In der mündlichen Verhandlung gab der Meldungsleger, als Zeuge vernommen an, daß er als Lenker eines PKW Mitsubishi Galant hinter dem Berufungswerber gefahren sei, wobei sich zwischen den Fahrzeugen noch ein größeres Fahrzeug, vermutlich Mercedes, befunden habe. Ein knappes Auffahren des nachfolgenden Verkehrsteilnehmers wurde vom Zeugen nicht beschrieben. Doch selbst wenn man ausschließlich den Angaben des Berufungswerbers folgen würde, liegt darin, daß ein PKW-Lenker einem anderen PKW in nahem Abstand und gegebenenfalls unter Verletzung weiterer Vorschriften als des §18 Abs1 StVO (zB §99 Abs4 litd KFG) nachfährt, ergibt dies keinen Hinweis darauf, daß über die mit dem Straßenverkehr gerade im Falle des Verstoßes gegen Verkehrsvorschriften verbundenen Gefahren hinausgehend zusätzlich noch eine schwere unmittelbare Gefahr bestehen würde, aus der es eine Rettung nur durch Übertretung von Verkehrsvorschriften (hier Befahren des Pannenstreifens) geben könnte. Angesichts der für den Lenker eines KFZ erforderlichen Charakter- und Willensstärke ist eine einer Notstandssituation nahekommende Situation daher nicht anzunehmen (vgl VwGH 21.9.1988, 87/03/0182; 28.3.1990, 89/03/0261).

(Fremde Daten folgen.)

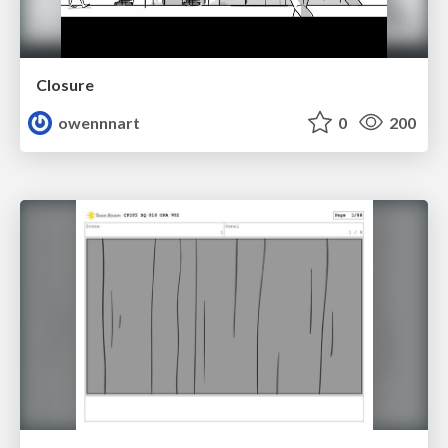
Closure
owennnart
0
200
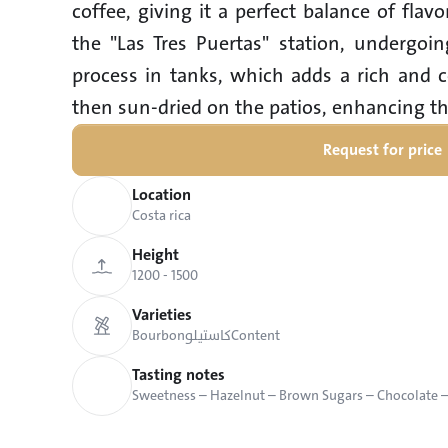
coffee, giving it a perfect balance of flav
the "Las Tres Puertas" station, undergoin
process in tanks, which adds a rich and c
then sun-dried on the patios, enhancing th
Request for price
Location
Costa rica
Height
1200 - 1500
Varieties
Bourbon
كاستيلو
Content
Tasting notes
Sweetness – Hazelnut – Brown Sugars – Chocolate 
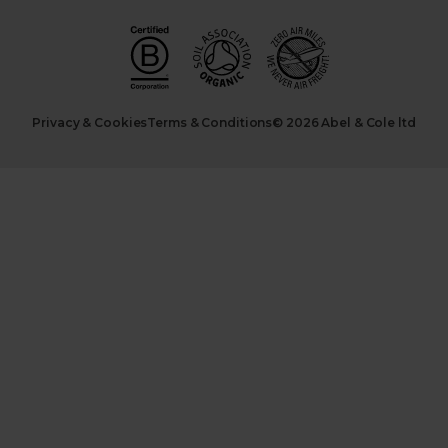
Privacy & Cookies
Terms & Conditions
© 2026 Abel & Cole ltd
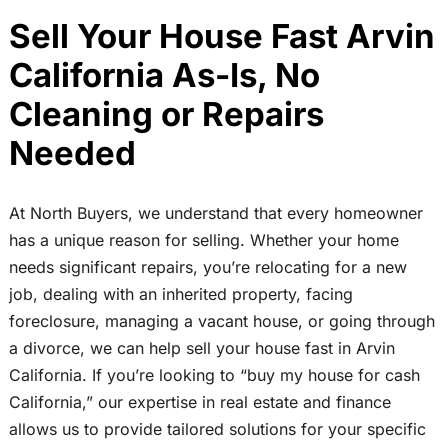
Sell Your House Fast Arvin
California As-Is, No
Cleaning or Repairs
Needed
At North Buyers, we understand that every homeowner
has a unique reason for selling. Whether your home
needs significant repairs, you’re relocating for a new
job, dealing with an inherited property, facing
foreclosure, managing a vacant house, or going through
a divorce, we can help sell your house fast in Arvin
California. If you’re looking to “buy my house for cash
California,” our expertise in real estate and finance
allows us to provide tailored solutions for your specific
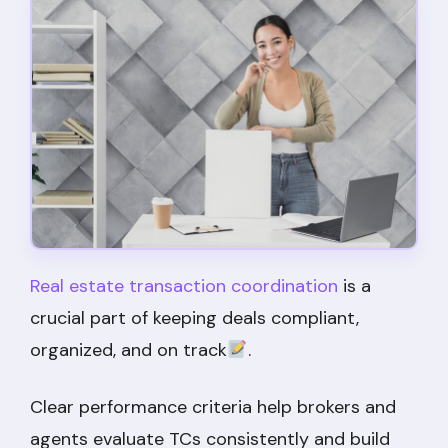
Real estate transaction coordination
is a
crucial part of keeping deals compliant,
organized, and on track
.
Clear performance criteria help brokers and
agents evaluate TCs consistently and build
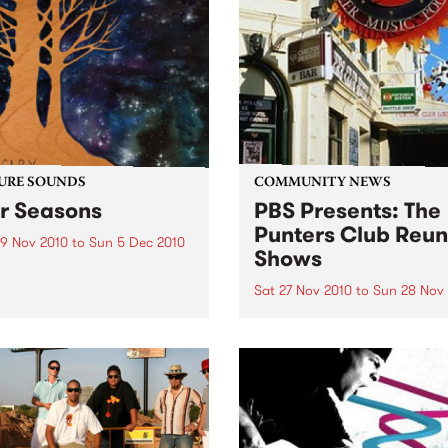
Thursday 2nd December.
URE SOUNDS
COMMUNITY NEWS
r Seasons
PBS Presents: The
Punters Club Reun
9 Nov 2010
to
Sun 5 Dec 2010
Shows
g Scary With a sound big in
mbition and almost scary in
Sat 27 Nov 2010
to
Sun 28 Nov
cope, depth and range, the
The Punters Club Reunion i
er Big Scary is not entirely
two day celebration of the
ading for the duo of Tom
legendary 90’s venue.
k (guitar/vocals/piano)
.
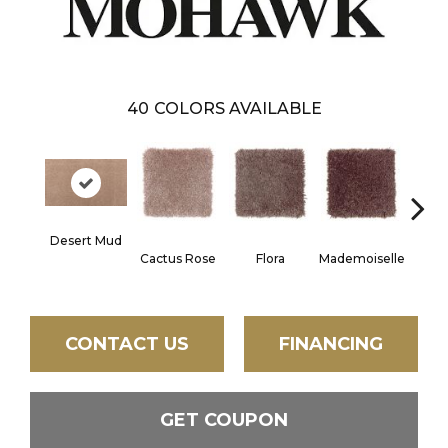
40
COLORS AVAILABLE
Desert Mud
Blac
Cactus Rose
Flora
Mademoiselle
W
CONTACT US
FINANCING
GET COUPON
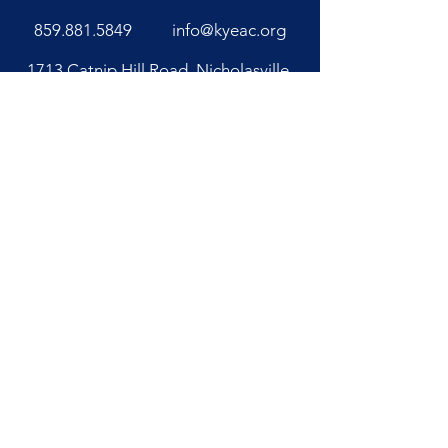
859.881.5849
info@kyeac.org
1713 Catnip Hill Road, Nicholasville,
KY 40356
Office Hours
Monday - Friday 8 AM - 4 PM
Closed Saturday & Sunday
Kentucky Equine Adoption Center is a
registered 501(c)(3) nonprofit
organization with a platinum seal on
GuideStar.
Our tax identification
number is
20-5883736
.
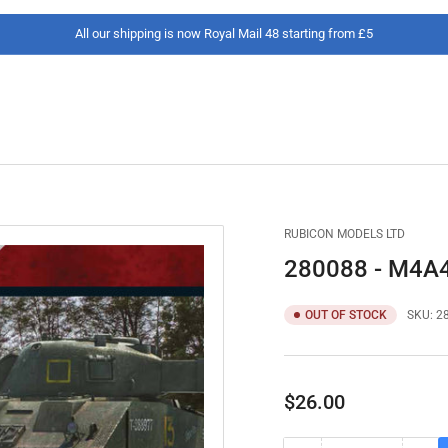
All our shipping is now Royal Mail 48 starting from £5
RUBICON MODELS LTD
280088 - M4A4 
OUT OF STOCK
SKU:
2
Regular
$26.00
price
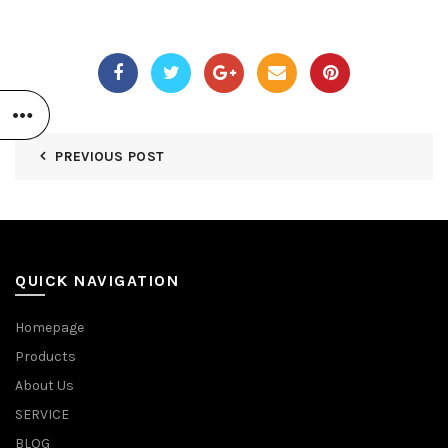
PREVIOUS POST
QUICK NAVIGATION
Homepage
Products
About Us
SERVICE
BLOG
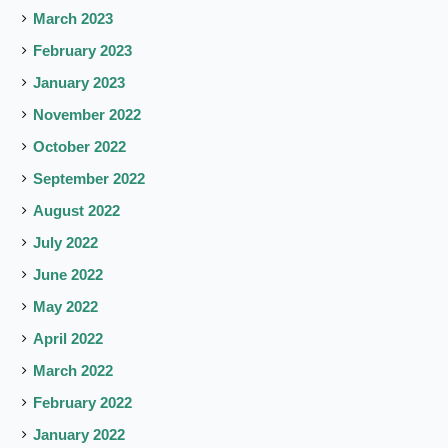
March 2023
February 2023
January 2023
November 2022
October 2022
September 2022
August 2022
July 2022
June 2022
May 2022
April 2022
March 2022
February 2022
January 2022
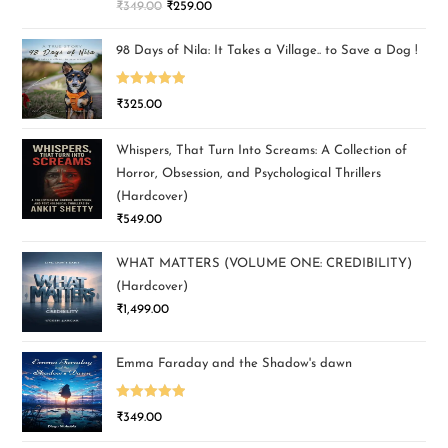
₹
349.00
₹
259.00
out of 5
98 Days of Nila: It Takes a Village.. to Save a Dog !
Rated
5.00
₹
325.00
out of 5
Whispers, That Turn Into Screams: A Collection of
Horror, Obsession, and Psychological Thrillers
(Hardcover)
₹
549.00
WHAT MATTERS (VOLUME ONE: CREDIBILITY)
(Hardcover)
₹
1,499.00
Emma Faraday and the Shadow's dawn
Rated
5.00
₹
349.00
out of 5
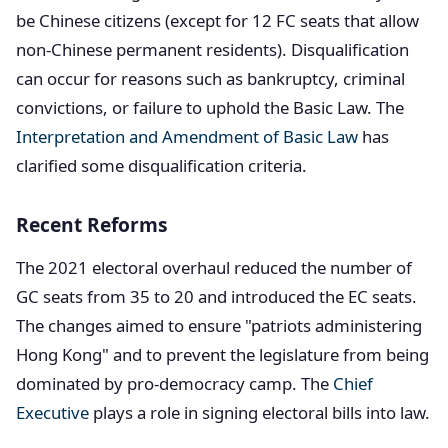
be Chinese citizens (except for 12 FC seats that allow
non-Chinese permanent residents). Disqualification
can occur for reasons such as bankruptcy, criminal
convictions, or failure to uphold the Basic Law. The
Interpretation and Amendment of Basic Law
has
clarified some disqualification criteria.
Recent Reforms
The 2021 electoral overhaul reduced the number of
GC seats from 35 to 20 and introduced the EC seats.
The changes aimed to ensure "patriots administering
Hong Kong" and to prevent the legislature from being
dominated by pro-democracy camp. The
Chief
Executive
plays a role in signing electoral bills into law.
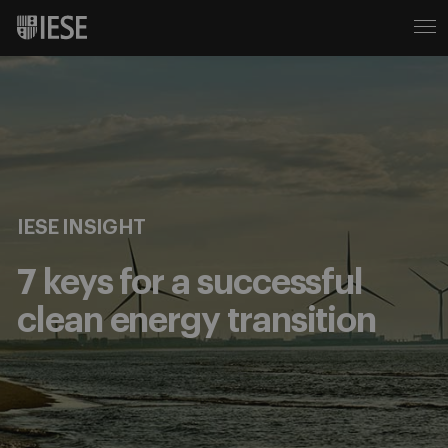
IESE INSIGHT
7 keys for a successful
clean energy transition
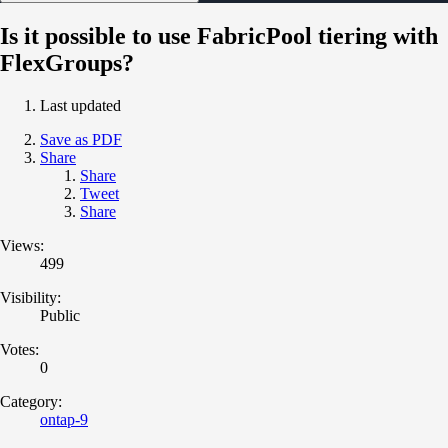
Is it possible to use FabricPool tiering with
FlexGroups?
Last updated
Save as PDF
Share
Share
Tweet
Share
Views:
499
Visibility:
Public
Votes:
0
Category:
ontap-9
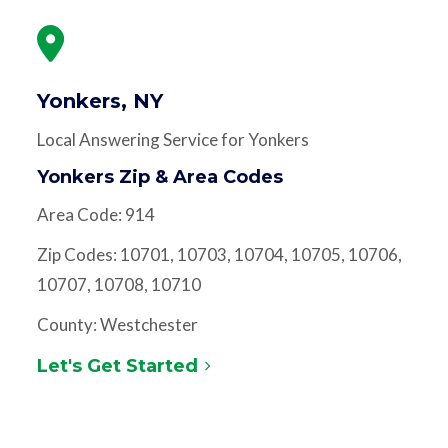
Yonkers, NY
Local Answering Service for Yonkers
Yonkers Zip & Area Codes
Area Code: 914
Zip Codes: 10701, 10703, 10704, 10705, 10706,
10707, 10708, 10710
County: Westchester
Let's Get Started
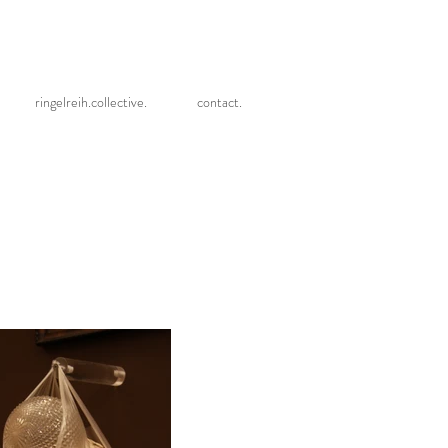
ringelreih.collective.
contact.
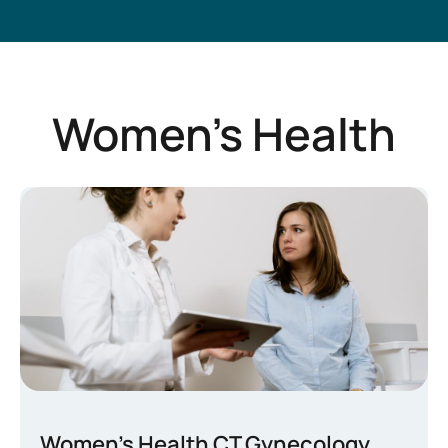
Women’s Health
Women’s Health CT Gynecology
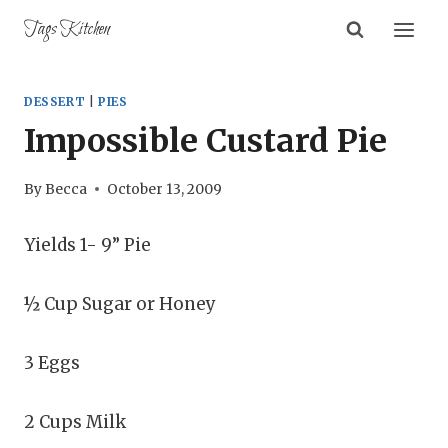
Skip
Tags Kitchen
to
content
DESSERT
|
PIES
Impossible Custard Pie
By
Becca
October 13, 2009
Yields 1- 9” Pie
½ Cup Sugar or Honey
3 Eggs
2 Cups Milk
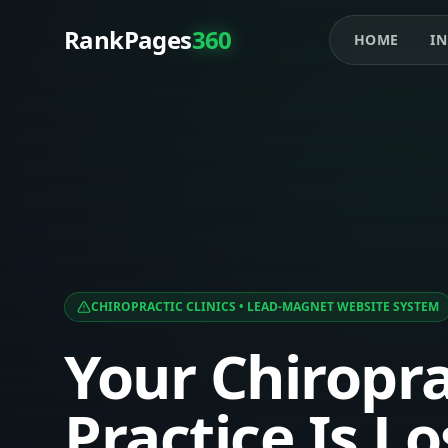
RankPages
360
HOME
IN
CHIROPRACTIC CLINICS
• LEAD-MAGNET WEBSITE SYSTEM
Your Chiropra
Practice Is L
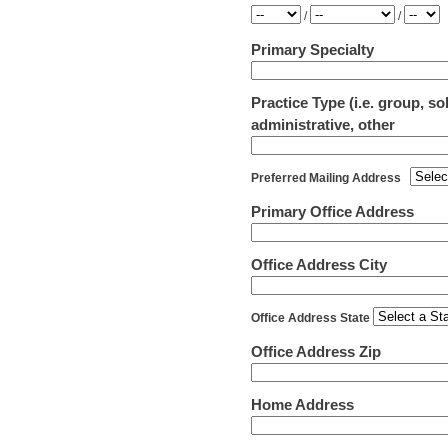
Year
Month
Day
/
/
Primary Specialty
Practice Type (i.e. group, s
administrative, other
Preferred Mailing Address
Primary Office Address
Office Address City
Office Address State
Office Address Zip
Home Address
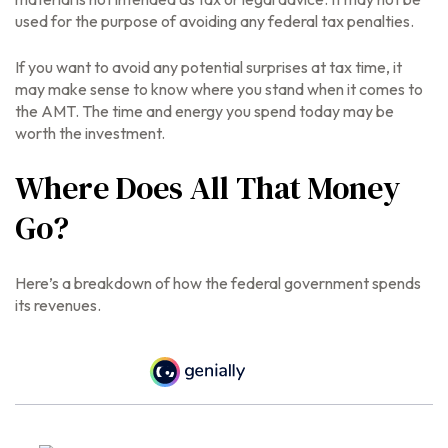
used for the purpose of avoiding any federal tax penalties.
If you want to avoid any potential surprises at tax time, it
may make sense to know where you stand when it comes to
the AMT. The time and energy you spend today may be
worth the investment.
Where Does All That Money
Go?
Here’s a breakdown of how the federal government spends
its revenues.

Andere Schuldausschließungsgründe (wie zB die Zurechnungsunfähigkeit und das mangelnde Bewußtsein der Rechtswidrigkeit oder der Tatbildirrtum) sind nicht hervorgekommen.
Eine Herabsetzung der ohnehin milde bemessenen Strafe kam aus folgenden Gründen nicht in Betracht:
Die Tat schädigte in nicht unerheblichem Maße das Interesse an der Verkehrssicherheit. Deshalb war der Unrechtsgehalt der Tat an sich nicht gering.
Das Verschulden des Berufungswerbers war zumindest als fahrlässig zu bewerten.
Bei der Strafbemessung wurden der Umstand, daß dem Berufungswerber der Milderungsgrund der verwaltungsstrafrechtlichen Unbescholtenheit nicht mehr zugutekommt, sowie die überdurchschnittlichen Einkommensverhältnisse, die Vermögenslosigkeit und die Sorgepflicht für ein Kind berücksichtigt.
Unter Bedachtnahme auf diese Strafzumessungsgründe und auf den bis S 10.000,-- reichenden Strafsatz ist die verhängte Geldstrafe keineswegs zu hoch.
Die Auferlegung des Beitrages zu den Kosten in Punkt 3) des Berufungsverfahrens stützt sich auf die zwingende Vorschrift des §64 Abs1 und 2 VStG.